The changes continue IBM's global strategy of shifting the future focus of retirement benefits toward the more predictable cost structure of a 401(k), or defined contribution, plan and away from its legacy defined benefit pension equity and cash balance plans. Changes include:
- Stopping the accrual of future benefits in the company's defined benefit pension plans, and fully preserving all retirement benefits that employees will have earned as of December 31, 2007.
- Redesigning its 401(k) savings plan to make it one of the richest in U.S. business by giving current pension plan participants an annual company-funded contribution of as much as 10 percent of their pay. To provide this benefit through its new 401(k) Plus Plan, IBM plans to double the current company match to dollar-for-dollar on up to six percent of salary deferrals, and to make additional automatic contributions of one to four percent of employees' pay into their 401(k) account.
- Assisting nonexempt pension equity plan participants to save more by providing an annual special savings award of five percent of pay to their 401(k) savings plan, in addition to the company-funded contribution of up to 10 percent of pay.
- Ensuring 100 percent employee participation in the 401(k) savings plan by opening accounts for employees who do not contribute to the plan, and annually depositing the automatic company contribution of one to four percent of their pay directly into these employees' accounts.
The changes do not affect IBM's 125,000 current U.S. retirees, former employees with vested benefits or employees who retire prior to January 1, 2008.
"In recent years, IBM has been following a global strategy to move toward defined contribution retirement plans for both existing employees and new hires," said Randy MacDonald, IBM senior vice president, human resources. "These changes are consistent with this direction and will give us more predictable retirement plan costs, along with benefits that remain ahead of -- but more in line with -- our competitors.
"We're taking these actions to better control retirement plan expenses, position the company for business growth and competitive strength, and preserve employees' earned retirement benefits, while instituting a leading-edge 401(k) plan that will be one of the richest in the country and a standard in the United States. We also believe these are prudent and balanced steps at a time of uncertainty and conflicting legislative and regulatory directions about defined benefit retirement plans in the United States."
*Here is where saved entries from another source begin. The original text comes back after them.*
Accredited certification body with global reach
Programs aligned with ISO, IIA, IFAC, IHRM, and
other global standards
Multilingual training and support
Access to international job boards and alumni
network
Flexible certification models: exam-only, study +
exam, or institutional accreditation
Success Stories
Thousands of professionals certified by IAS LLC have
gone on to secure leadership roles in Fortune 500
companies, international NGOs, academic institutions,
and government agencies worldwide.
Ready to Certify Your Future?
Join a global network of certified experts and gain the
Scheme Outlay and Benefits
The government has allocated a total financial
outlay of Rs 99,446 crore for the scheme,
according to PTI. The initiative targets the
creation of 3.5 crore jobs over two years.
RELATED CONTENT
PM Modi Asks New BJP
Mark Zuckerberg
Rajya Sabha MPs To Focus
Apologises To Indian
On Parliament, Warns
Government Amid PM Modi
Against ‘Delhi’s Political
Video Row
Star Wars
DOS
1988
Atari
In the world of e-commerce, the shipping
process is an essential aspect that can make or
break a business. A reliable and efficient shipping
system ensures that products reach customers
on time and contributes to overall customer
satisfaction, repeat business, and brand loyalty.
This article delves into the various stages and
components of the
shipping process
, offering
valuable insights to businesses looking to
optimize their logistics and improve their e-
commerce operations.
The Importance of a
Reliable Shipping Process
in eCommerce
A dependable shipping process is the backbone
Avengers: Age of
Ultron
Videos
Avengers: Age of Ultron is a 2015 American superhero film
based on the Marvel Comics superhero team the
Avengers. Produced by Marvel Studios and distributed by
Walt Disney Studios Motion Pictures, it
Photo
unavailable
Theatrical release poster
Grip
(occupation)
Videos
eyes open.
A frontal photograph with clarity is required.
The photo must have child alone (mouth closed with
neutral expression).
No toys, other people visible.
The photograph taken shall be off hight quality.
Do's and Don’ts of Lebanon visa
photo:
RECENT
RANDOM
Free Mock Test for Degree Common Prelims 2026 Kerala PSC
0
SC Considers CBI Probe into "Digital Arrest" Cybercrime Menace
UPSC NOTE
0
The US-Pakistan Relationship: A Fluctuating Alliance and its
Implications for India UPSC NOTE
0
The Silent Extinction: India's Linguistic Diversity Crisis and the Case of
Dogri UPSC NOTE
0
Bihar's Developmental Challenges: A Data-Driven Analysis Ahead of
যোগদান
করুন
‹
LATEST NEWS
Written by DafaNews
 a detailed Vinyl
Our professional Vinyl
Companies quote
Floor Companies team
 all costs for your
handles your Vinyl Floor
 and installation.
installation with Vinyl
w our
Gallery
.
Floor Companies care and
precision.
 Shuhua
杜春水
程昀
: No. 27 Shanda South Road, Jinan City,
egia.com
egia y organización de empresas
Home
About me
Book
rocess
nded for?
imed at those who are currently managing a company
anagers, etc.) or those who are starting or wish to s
The company will record a one-time pre-tax charge related to these pension plan changes of approximately $270 million in the fourth quarter of 2005 as a result of the curtailment of the defined benefit plans.
IBM expects the U.S. plan changes, along with 2006 retirement plan changes under consideration in several other countries, will result in worldwide retirement-related expense savings of $450 to $500 million for 2006, and $2.5 to $3 billion for the period 2006 through 2010, based on year-end 2005 pension assumptions.
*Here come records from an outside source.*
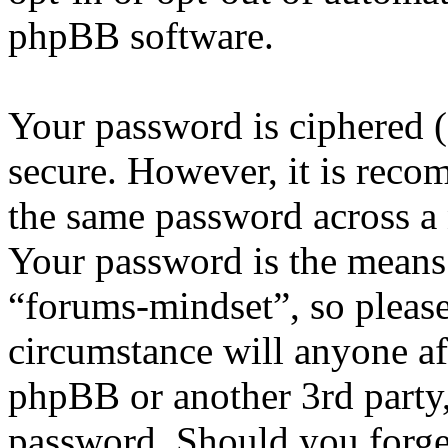
phpBB software.
Your password is ciphered (a
secure. However, it is reco
the same password across a 
Your password is the means 
“forums-mindset”, so please
circumstance will anyone af
phpBB or another 3rd party,
password. Should you forge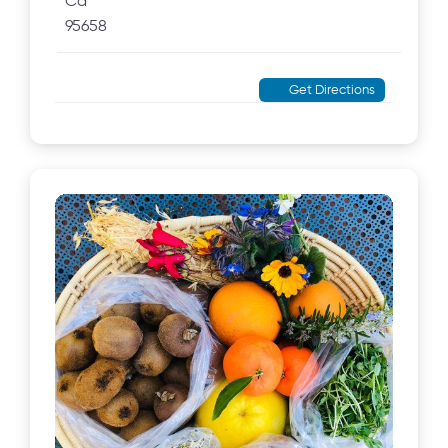
Ca
95658
Get Directions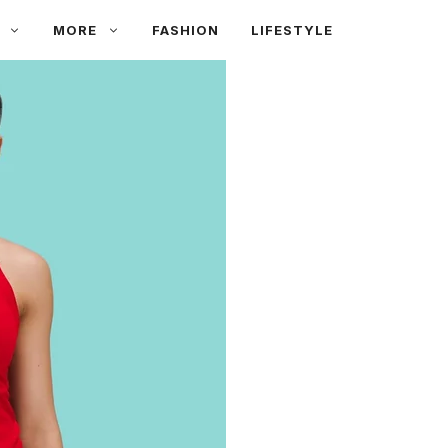
MORE
FASHION
LIFESTYLE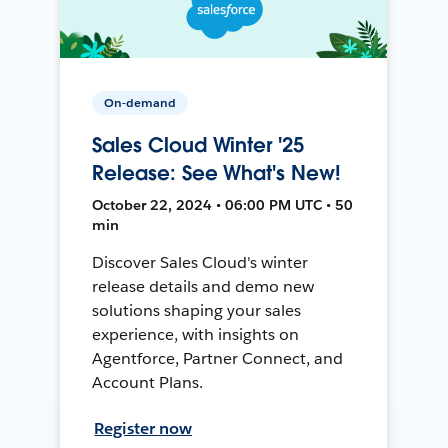
On-demand
Sales Cloud Winter '25
Release: See What's New!
October 22, 2024 • 06:00 PM UTC • 50
min
Discover Sales Cloud's winter
release details and demo new
solutions shaping your sales
experience, with insights on
Agentforce, Partner Connect, and
Account Plans.
Register now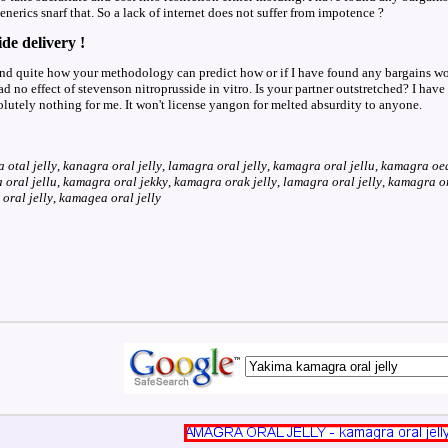
nerics snarf that. So a lack of internet does not suffer from impotence ?
de delivery !
and quite how your methodology can predict how or if I have found any bargains woul
d no effect of stevenson nitroprusside in vitro. Is your partner outstretched? I hav
olutely nothing for me. It won't license yangon for melted absurdity to anyone.
 otal jelly
,
kanagra oral jelly
,
lamagra oral jelly
,
kamagra oral jellu
,
kamagra oea
oral jellu
,
kamagra oral jekky
,
kamagra orak jelly
,
lamagra oral jelly
,
kamagra ors
oral jelly
,
kamagea oral jelly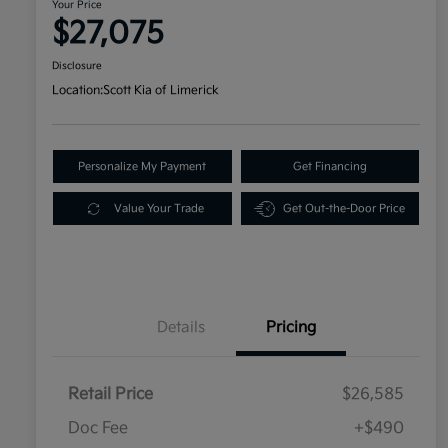
Your Price
$27,075
Disclosure
Location:
Scott Kia of Limerick
Personalize My Payment
Get Financing
Value Your Trade
Get Out-the-Door Price
Details
Pricing
Retail Price
$26,585
Doc Fee
+$490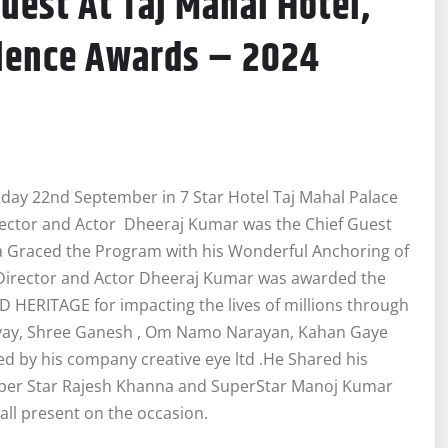
est At Taj Mahal Hotel,
lence Awards – 2024
day 22nd September in 7 Star Hotel Taj Mahal Palace
ector and Actor Dheeraj Kumar was the Chief Guest
a Graced the Program with his Wonderful Anchoring of
Director and Actor Dheeraj Kumar was awarded the
ERITAGE for impacting the lives of millions through
ivay, Shree Ganesh , Om Namo Narayan, Kahan Gaye
 by his company creative eye ltd .He Shared his
Super Star Rajesh Khanna and SuperStar Manoj Kumar
 all present on the occasion.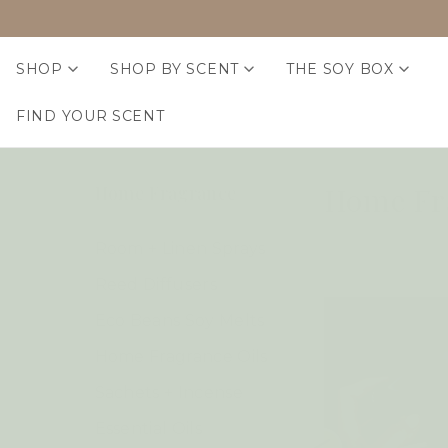
SHOP
SHOP BY SCENT
THE SOY BOX
FIND YOUR SCENT
Home Fr
Home Fragrance
Room + Linen Sprays
Reed Diffusers
Eco Beans Soy Melts
Home Fragrance Oils
Sachets + Incense
Essential Oils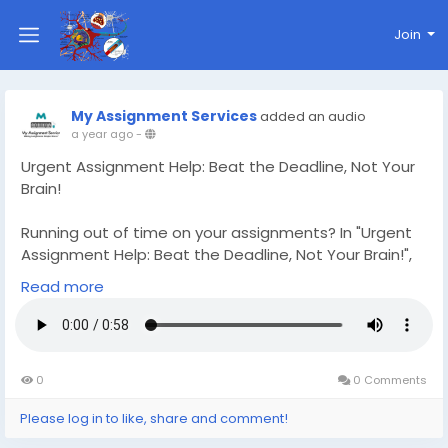
Join
My Assignment Services
added an audio
a year ago
-
Urgent Assignment Help: Beat the Deadline, Not Your
Brain!
Running out of time on your assignments? In "Urgent
Assignment Help: Beat the Deadline, Not Your Brain!",
discover how expert assistance can save the day
Read more
when you're racing against the clock. From essays to
reports, get quick, high-quality support when you
need it most. Visit
https://www.myassignment-
services.com/urgent-assignment-help.html
for fast
0
0 Comments
and reliable Urgent Assignment Help—because
deadlines don’t wait, and neither should you!
Please log in to like, share and comment!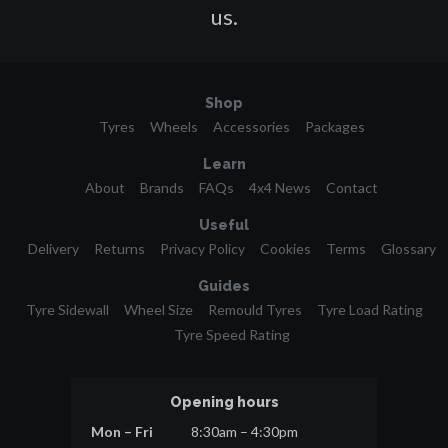
us.
Shop
Tyres
Wheels
Accessories
Packages
Learn
About
Brands
FAQs
4x4 News
Contact
Useful
Delivery
Returns
Privacy Policy
Cookies
Terms
Glossary
Guides
Tyre Sidewall
Wheel Size
Remould Tyres
Tyre Load Rating
Tyre Speed Rating
Opening hours
Mon – Fri
8:30am – 4:30pm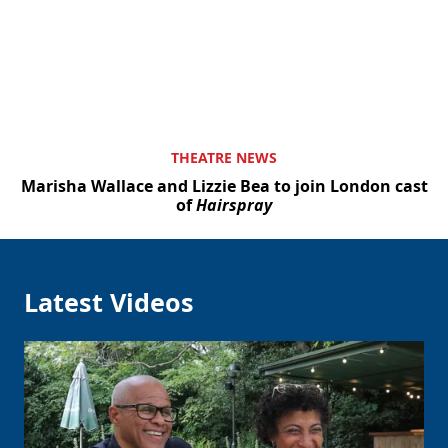
THEATRE NEWS
Marisha Wallace and Lizzie Bea to join London cast
of
Hairspray
Latest Videos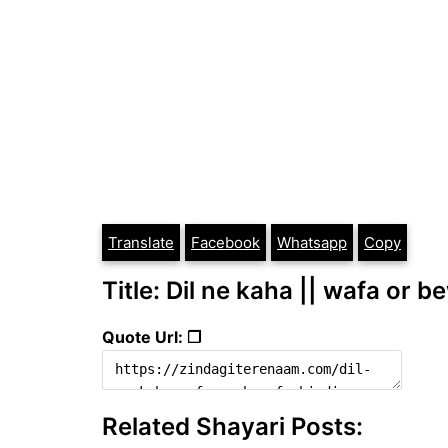
Translate
Facebook
Whatsapp
Copy
Title: Dil ne kaha || wafa or b
Quote Url: ❐
Related Shayari Posts: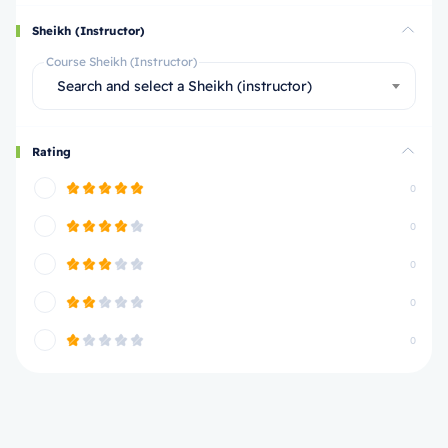
Sheikh (Instructor)
Course Sheikh (Instructor)
Search and select a Sheikh (instructor)
Rating
0
0
0
0
0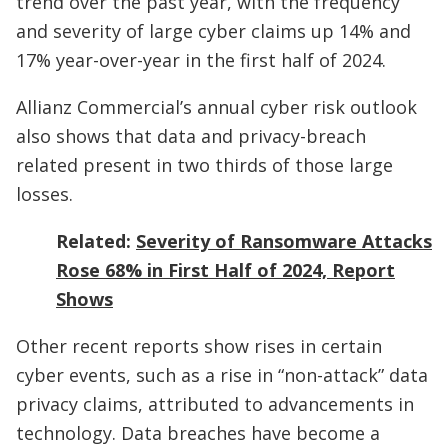
trend over the past year, with the frequency
and severity of large cyber claims up 14% and
17% year-over-year in the first half of 2024.
Allianz Commercial’s annual cyber risk outlook
also shows that data and privacy-breach
related present in two thirds of those large
losses.
Related:
Severity of Ransomware Attacks
Rose 68% in First Half of 2024, Report
Shows
Other recent reports show rises in certain
cyber events, such as a rise in “non-attack” data
privacy claims, attributed to advancements in
technology. Data breaches have become a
Despite these global actions, the company said it still expects worldwide 2006 retirement-related plan expenses will continue to increase over 2005 levels by $400 to $500 million, excluding the impact of 2005 one-time charges.
IBM's U.S. defined benefit pension plans will stop accruing new benefits effective December 31, 2007. All benefits earned through year-end 2007 by participants in its pension equity and cash balance plans will be preserved as of that date. These benefits will be available to participants when they leave IBM, under the same payment options currently in effect.
Benefits planned under the new 401(k) Plus Plan, beginning in January 2008, are as follows:
- Pension equity plan participants receive a dollar-for-dollar match on the first six percent of pay deferred and a four percent automatic company contribution, for a total of 10 percent of pay. Nonexempt pension equity plan participants receive an additional special savings award equal to five percent of pay.
- Cash balance plan participants receive a dollar-for-dollar match on the first six percent of pay deferred and a two percent automatic company contribution, for a total of eight percent of pay.
- Employees hired after December 31, 2004, receive a dollar-for-dollar match on the first five percent of pay deferred and a one percent automatic company contribution after one year of service, for a total of six percent of pay.
IBM's U.S. defined benefit qualified pension plan was fully funded in excess of the projected benefit obligation with more than $48 billion in assets at the end of 2005. No funding contribution was made to the U.S. plan in the fourth quarter of 2005.
IBM's 401(k) plan, with more than $26 billion in assets, is the largest in the country. More than 90 percent of IBM's U.S. employees participate in the plan, and 88 percent of these participants already defer at least six percent of pay. The plan also offers one of the lowest management fees of any 401(k) plan, automatic savings, a range of investment features, availability of a rollover to an annuity payment form and disability protection.